Notable events include:
- Playing a small concert for the Russian Navy soldiers. Once they heard I was an American traveling with a guitar, they all clamored for a show. I played them some songs of mine and some famous songs. They even sang along with a few of the covers!
- Amy (from London) and I were on the same train, so I took a break from Navy land to join her in 2nd class for dinner. We sat in the corridor, ate dehydrated mashed potatoes from a cup, and watched the landscape fly by until the sun set at 10 pm.
- The snoring CO of the Navy soldiers. He didn't just snore on the inhale - he also flapped his lips on the exhale! What a night to lose my earplugs. I didn't sleep.

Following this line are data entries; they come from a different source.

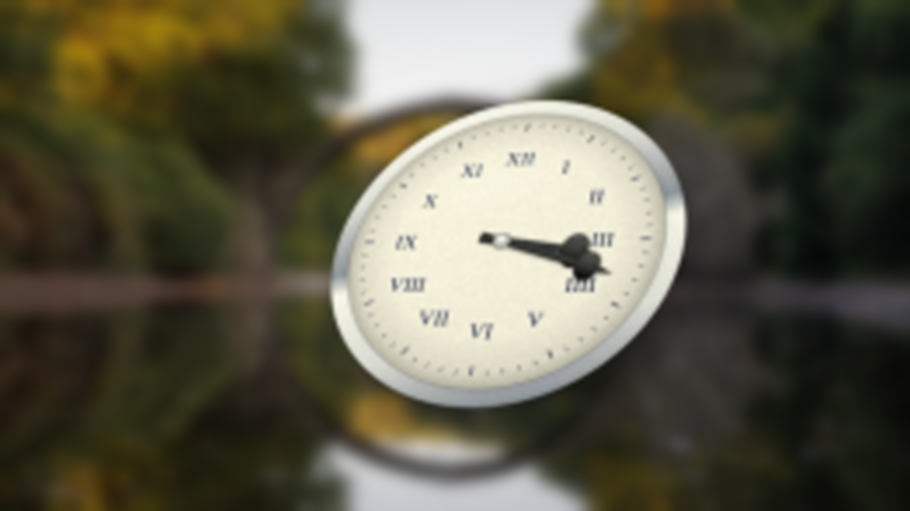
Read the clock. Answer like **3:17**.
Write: **3:18**
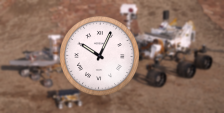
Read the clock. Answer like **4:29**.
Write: **10:04**
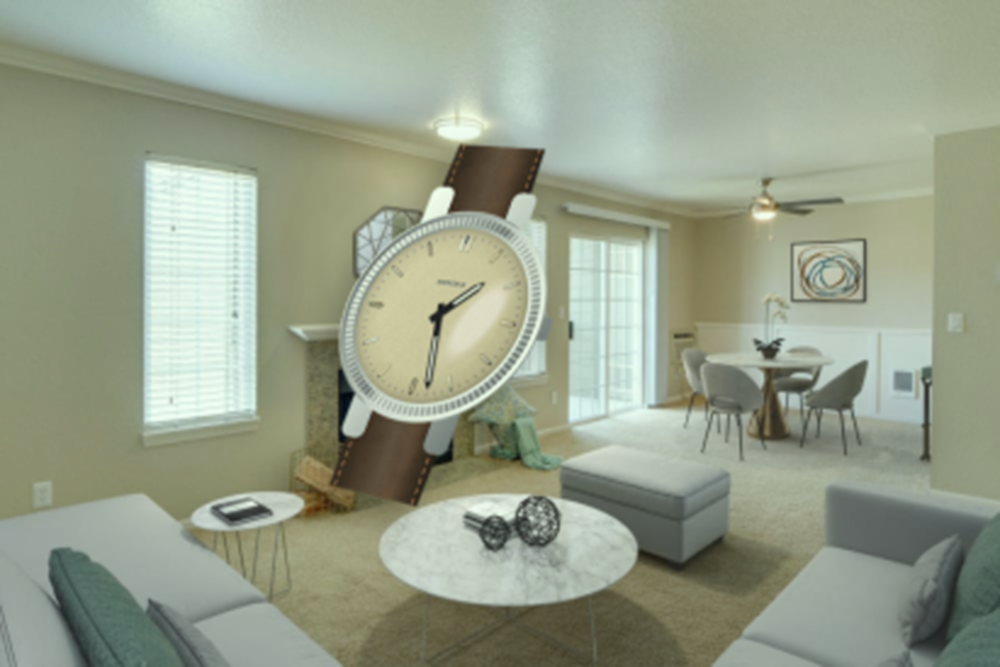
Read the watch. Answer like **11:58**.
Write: **1:28**
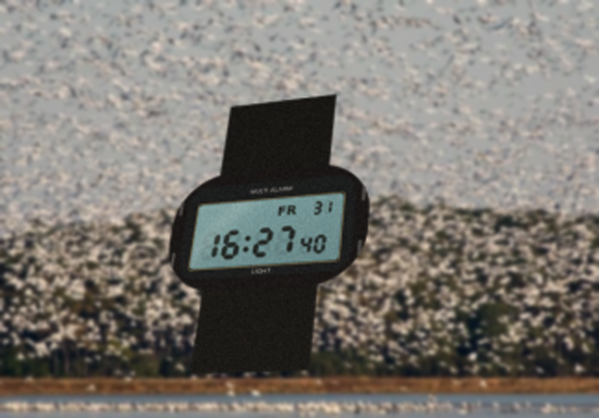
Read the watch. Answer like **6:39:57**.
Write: **16:27:40**
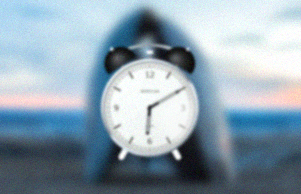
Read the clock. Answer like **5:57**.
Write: **6:10**
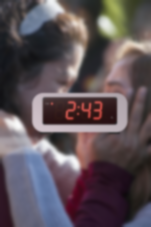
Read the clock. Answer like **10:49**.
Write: **2:43**
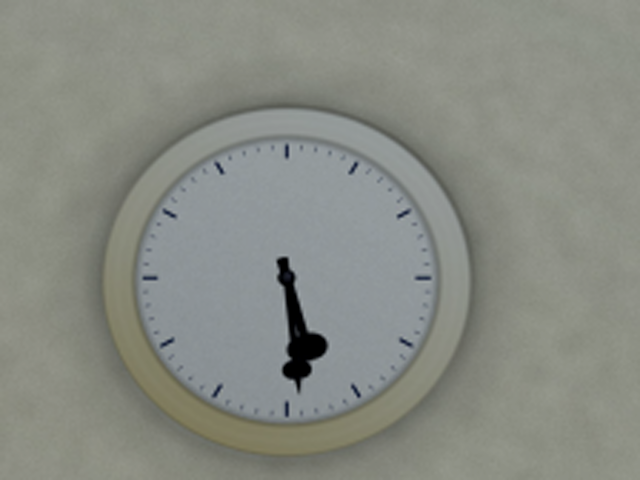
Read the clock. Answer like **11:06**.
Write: **5:29**
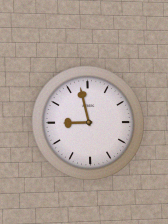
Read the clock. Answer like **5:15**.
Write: **8:58**
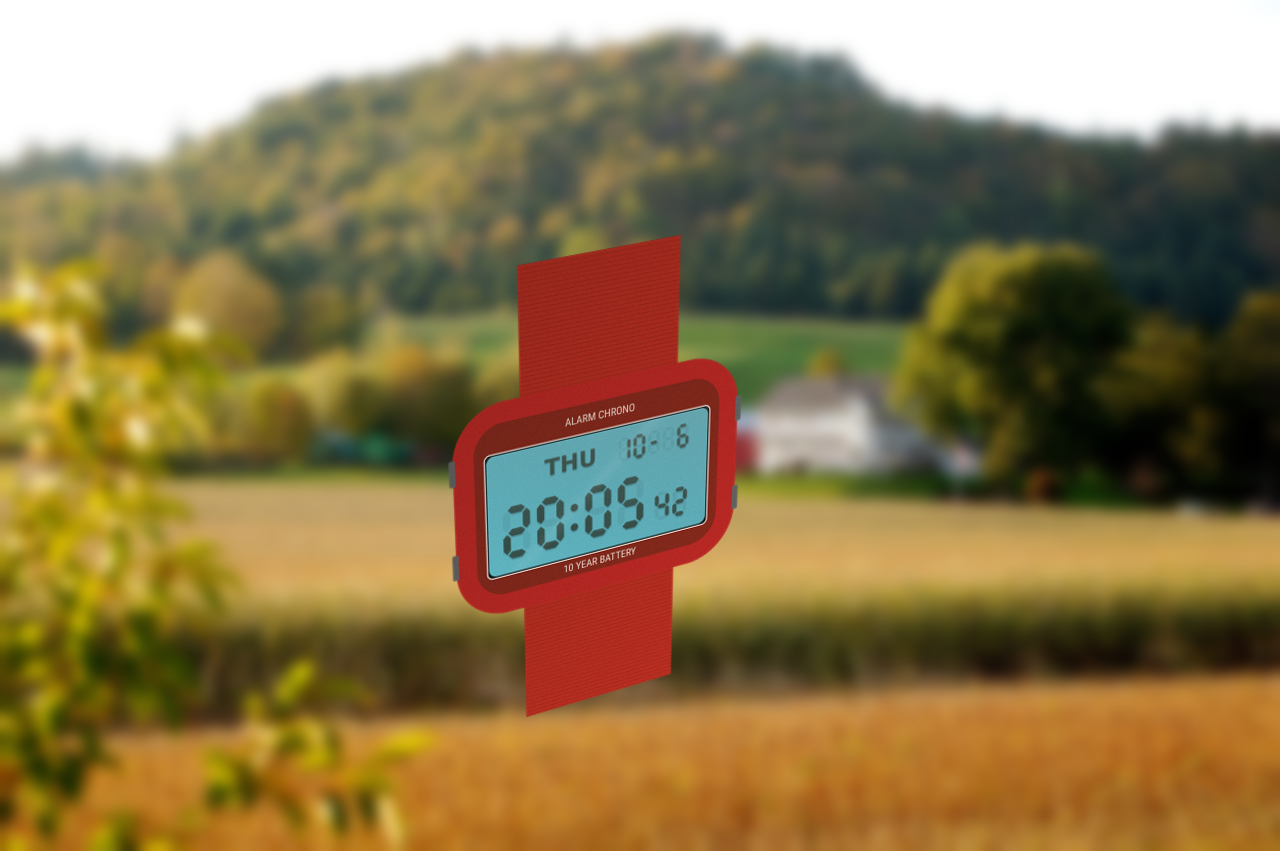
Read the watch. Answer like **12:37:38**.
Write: **20:05:42**
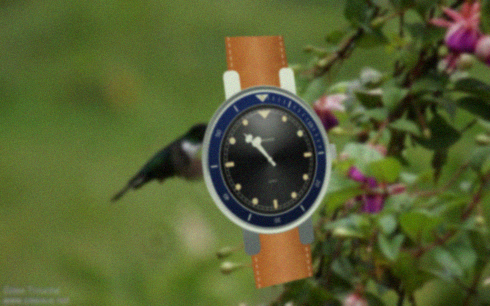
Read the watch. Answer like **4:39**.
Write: **10:53**
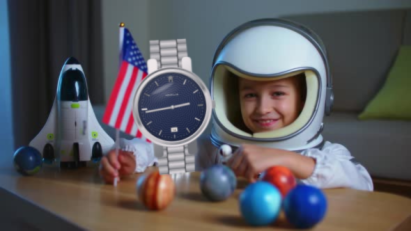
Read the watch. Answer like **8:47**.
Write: **2:44**
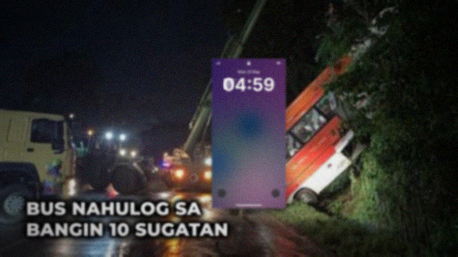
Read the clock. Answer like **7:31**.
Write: **4:59**
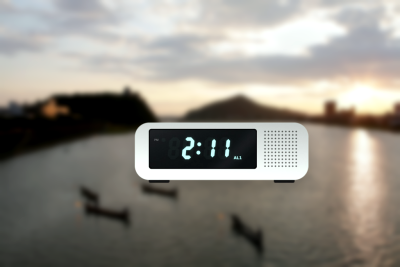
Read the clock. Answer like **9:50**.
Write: **2:11**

NOVOSIBIRSK, RUSSIA - MAY 25-27
Another Siberian city, this one the third largest city in Russia at 1.5 million. Siberia has been draining my soul. I went out to a hip bar in the hippest part of town on a Saturday night and there were maybe ten people there. No one in the street. I was talking to Freya and we each have the same experience of having less energy in Siberia. Usually we like to go out almost every day and see the city and eat the food but in Siberia I am just as likely to stay in the hostel for an extended period of time. Why? I have no idea. Something about being in Siberia just drains me.

Notable events include:
- Seeing Amine from Casablance again! We stayed in the same hostel.
- Meeting Tatyana, a local woman who took me to a medieval cultural festival, complete with a replica of a Mongolian village, people with foam swords and shields smacking the shit out of each other, a shish kebab cooking competition, and 10-year-old Russian girls in traditional garb doing traditional dance. Altogether something to remember.
- A trip to an art gallery that featured the work of a modern Kazakh woman who works primarily in plastic-shopping-bag collage.
- A night at two local breweries with Amine and Tatyana. I was the first Californian in one of them! I know becuase I filled in California on the map on the wall.

NIGHT TRAIN TO KRASNOYARSK, RUSSIA - MAY 27-28
My carriage-mates included an older man who had a friend doing a doctorate at a school in Massachusetts. He wouldn't stop talking about said friend in Russian once he determined I was American. He never opened his eyes when he spoke.

Notable events include:
- Not much, really. I was very happy to be back in second class with a fresh set of earplugs. I wrote this update.

I have a few cities left in Russia, and then it's off to Mongolia for a few weeks, through Beijing and Qingdao to South Korea, into Japan to see some old friends, and then back to Shanghai to wait for the cargo ship that will bring me to Seattle. And from there it's just a short hop back down the West Coast and home. It's amazing how the distance flies.

What a month! A lot of emotions, a lot of grey skies, a trip in an airplane. Friendly faces from some new acquaintances, glares from others. A lot of people talking to me in rapid Russian even when I explain to them in Russian that I do not speak Russian. Pointing at menus. Discovering the Google Translate camera. A full Trans Siberian experience, including a missed train and a sheepish face when I showed back up at the hostel. It wasn't always great, but I wouldn't redo it either.

I think my next update will be after Mongolia.